3 questions for... our Data Scientist Jan

1. How are language models defined in the context of natural language processing and what are the differences between large and small language models?

Large neural language models have been on everyone's lips at least since the release of Chat-GPT. In fact, since the pioneering days of computer science, linguists have been concerned with the question of whether one can view language as a probability distribution over the set of all words and learn this distribution from large collections of texts. The historical roots of language models can be traced back to Claude Shannon's article "A Mathematical Theory of Communications", which founded the field of information theory in 1948. The simplest language model, the n-gram model, expresses the probability of a word as a conditional probability given the previous n-1 words. Such a model can already learn that "the sun" is more likely to be followed by "shine" than "blow". However, such a model is overwhelmed with the generation of longer, coherent texts. Modern language models replace the primitive statistical model of conditional probability with a large neural network, often with billions of parameters. However, the task remains the same: predict the next word in a sequence of words. Large language models are successfully applied to problems such as sentiment analysis, automatic summarization, and machine translation of texts. The difference between "small" and "big" language models is not clearly defined. One possibility would be to draw the line on GPT-3 sized models: First, these models are so large that they cannot currently be run on a single workstation, requiring the processing power of a small to medium sized data center. Second, GPT-3 has just demonstrated that, above a certain size, language models exhibit emergent behavior: they can correctly solve problems "on demand" without having been specifically trained to do so beforehand.

2. What are the limitations of using large language models and how can they be circumvented?

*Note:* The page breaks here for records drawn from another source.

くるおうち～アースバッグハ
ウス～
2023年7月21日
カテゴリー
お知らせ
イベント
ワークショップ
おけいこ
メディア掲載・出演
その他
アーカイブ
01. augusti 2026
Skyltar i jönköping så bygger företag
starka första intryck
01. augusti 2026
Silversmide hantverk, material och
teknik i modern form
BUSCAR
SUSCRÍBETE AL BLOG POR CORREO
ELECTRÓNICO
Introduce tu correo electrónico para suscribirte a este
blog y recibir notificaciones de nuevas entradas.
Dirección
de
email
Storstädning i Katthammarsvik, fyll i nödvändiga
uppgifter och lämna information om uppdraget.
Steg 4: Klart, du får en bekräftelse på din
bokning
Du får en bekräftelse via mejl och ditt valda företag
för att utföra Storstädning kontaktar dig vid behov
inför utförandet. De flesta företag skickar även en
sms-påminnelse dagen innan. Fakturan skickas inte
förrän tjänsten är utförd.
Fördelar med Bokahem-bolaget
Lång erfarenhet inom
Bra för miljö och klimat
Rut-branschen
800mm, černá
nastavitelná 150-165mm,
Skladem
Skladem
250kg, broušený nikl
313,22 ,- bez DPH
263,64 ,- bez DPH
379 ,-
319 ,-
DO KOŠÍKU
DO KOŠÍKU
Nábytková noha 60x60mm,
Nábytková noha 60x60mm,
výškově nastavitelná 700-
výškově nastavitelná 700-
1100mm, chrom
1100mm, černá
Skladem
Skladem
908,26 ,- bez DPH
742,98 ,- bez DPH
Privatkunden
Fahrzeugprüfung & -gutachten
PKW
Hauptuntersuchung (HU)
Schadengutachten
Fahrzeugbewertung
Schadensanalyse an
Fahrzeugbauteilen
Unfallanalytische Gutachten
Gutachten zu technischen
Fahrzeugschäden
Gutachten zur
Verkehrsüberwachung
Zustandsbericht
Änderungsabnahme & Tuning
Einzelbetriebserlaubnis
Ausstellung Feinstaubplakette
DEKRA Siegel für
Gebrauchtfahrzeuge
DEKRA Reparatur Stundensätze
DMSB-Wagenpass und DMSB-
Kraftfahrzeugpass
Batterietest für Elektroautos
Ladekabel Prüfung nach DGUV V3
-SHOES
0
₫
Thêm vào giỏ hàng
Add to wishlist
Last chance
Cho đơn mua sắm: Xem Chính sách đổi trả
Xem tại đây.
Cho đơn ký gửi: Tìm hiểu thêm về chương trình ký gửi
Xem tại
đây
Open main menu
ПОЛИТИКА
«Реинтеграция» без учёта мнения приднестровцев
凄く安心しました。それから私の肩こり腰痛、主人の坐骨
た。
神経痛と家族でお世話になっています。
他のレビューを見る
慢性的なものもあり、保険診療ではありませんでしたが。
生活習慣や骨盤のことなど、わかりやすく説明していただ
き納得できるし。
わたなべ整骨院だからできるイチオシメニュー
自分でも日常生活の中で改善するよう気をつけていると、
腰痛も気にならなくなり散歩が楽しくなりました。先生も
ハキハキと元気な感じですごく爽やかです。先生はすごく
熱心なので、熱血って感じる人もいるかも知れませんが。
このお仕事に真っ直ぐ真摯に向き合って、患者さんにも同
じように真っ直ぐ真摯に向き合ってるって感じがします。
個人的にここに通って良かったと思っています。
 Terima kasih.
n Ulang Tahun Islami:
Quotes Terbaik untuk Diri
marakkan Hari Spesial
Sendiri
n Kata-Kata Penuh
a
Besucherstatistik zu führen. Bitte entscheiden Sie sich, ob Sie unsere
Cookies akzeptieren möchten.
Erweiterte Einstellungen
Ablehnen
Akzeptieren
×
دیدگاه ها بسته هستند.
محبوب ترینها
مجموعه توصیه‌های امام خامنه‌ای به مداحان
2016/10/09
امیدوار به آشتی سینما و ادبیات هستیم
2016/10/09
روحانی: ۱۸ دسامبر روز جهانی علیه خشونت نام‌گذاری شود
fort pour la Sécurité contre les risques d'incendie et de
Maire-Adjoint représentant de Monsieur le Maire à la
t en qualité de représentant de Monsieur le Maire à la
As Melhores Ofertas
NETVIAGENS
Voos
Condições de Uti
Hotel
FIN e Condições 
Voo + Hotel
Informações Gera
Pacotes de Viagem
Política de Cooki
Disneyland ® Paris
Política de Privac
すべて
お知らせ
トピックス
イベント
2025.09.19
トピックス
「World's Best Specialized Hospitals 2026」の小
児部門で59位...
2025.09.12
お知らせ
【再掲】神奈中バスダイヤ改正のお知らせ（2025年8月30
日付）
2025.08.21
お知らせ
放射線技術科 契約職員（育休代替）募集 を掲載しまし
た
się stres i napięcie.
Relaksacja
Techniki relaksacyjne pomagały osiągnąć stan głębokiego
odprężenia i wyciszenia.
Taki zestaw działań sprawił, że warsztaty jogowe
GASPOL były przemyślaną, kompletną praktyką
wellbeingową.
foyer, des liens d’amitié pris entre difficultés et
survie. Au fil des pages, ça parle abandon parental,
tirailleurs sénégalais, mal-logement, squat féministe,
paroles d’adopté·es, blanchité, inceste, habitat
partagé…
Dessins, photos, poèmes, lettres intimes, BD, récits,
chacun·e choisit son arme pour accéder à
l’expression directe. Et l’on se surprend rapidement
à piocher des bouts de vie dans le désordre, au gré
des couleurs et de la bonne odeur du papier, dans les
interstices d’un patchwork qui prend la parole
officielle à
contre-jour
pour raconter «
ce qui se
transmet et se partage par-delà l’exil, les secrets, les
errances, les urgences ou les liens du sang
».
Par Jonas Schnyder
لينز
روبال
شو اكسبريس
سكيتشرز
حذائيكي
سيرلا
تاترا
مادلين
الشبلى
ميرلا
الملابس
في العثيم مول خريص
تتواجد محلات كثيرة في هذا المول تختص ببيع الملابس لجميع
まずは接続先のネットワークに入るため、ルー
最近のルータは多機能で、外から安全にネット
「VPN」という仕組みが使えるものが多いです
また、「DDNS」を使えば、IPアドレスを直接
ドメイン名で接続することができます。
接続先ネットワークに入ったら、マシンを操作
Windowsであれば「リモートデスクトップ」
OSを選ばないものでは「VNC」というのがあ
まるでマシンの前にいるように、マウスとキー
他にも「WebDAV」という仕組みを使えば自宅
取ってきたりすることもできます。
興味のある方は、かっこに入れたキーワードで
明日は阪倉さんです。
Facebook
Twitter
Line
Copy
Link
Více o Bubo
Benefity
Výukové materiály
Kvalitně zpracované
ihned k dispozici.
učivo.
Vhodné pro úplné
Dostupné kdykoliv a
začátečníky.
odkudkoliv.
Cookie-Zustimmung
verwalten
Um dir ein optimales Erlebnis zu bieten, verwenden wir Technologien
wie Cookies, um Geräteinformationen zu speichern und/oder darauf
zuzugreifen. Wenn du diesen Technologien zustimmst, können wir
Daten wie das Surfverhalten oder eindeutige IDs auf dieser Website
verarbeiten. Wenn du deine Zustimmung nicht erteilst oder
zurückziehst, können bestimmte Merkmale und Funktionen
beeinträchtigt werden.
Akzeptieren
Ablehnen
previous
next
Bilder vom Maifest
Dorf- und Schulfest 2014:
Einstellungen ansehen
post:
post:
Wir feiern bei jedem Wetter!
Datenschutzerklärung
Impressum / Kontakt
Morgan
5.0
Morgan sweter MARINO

A short conversation with Chat-GPT is enough to recognize the limits of such a model: for a language model it is only a small step from fact to fiction – the main thing is that the text produced looks plausible. If the solution of a calculation or logic task requires several steps, the model often produces obviously wrong solutions. In addition to facts, the model also learns common stereotypes and prejudices and may pass them on unfiltered. A review of the generated output is critical to ensure that it is content-accurate and ethical. At second glance, further problems come to light: in order to limit the required computing power, the "attention span" of a language model is also limited, currently to the amount of text of about one printed page. With each new model, the length of the text that can be processed to the maximum is growing, but Tolstoy's “War and Peace” cannot digest even GPT-4 as a whole. And did you want to pay for that? A price of 0.02 US dollars for 1000 tokens (GPT-3) sounds cheap at first. But if you take into account that a typical German word consists of three to four tokens, you pay OpenAI roughly 20 dollars to have Tolstoy's classic read by GPT-3. After all, "War and Peace" is now free of copyright and, as a literary work, does not contain any content relevant to data protection law. With corporate data, the situation is different. Often less is therefore more: a small model, operated "on premises", can be superior to the larger cloud solution for the practical considerations mentioned. However, without the emergent problem-solving capabilities of a large language model, it is necessary to train the model for the problem to be solved. In comparison to classic statistical models, a smaller language model also manages with surprisingly few examples - but the success of the training depends to a large extent on the experience of the responsible data scientist.

3. How to improve the accuracy and relevance of a large language model for specific domains and applications?

At the time of the first large language models, retraining with problem-specific examples (“fine tuning”) was the only way to specifically improve the performance of a language model. In recent years, numerous new, promising approaches have been presented to make language models more powerful and flexible: The adapter framework allows the learned skills to be separated from the underlying language model and, within certain limits, to be made interchangeable and combinable. Models such as the "Toolformer" and the conceptually related plugin system from OpenAI open up access to external sources of information. Dialogue models such as Chat-GPT have shown that a combination of training on question-answer pairs in conjunction with targeted human feedback can induce a language model to preferentially generate helpful and useful responses to queries.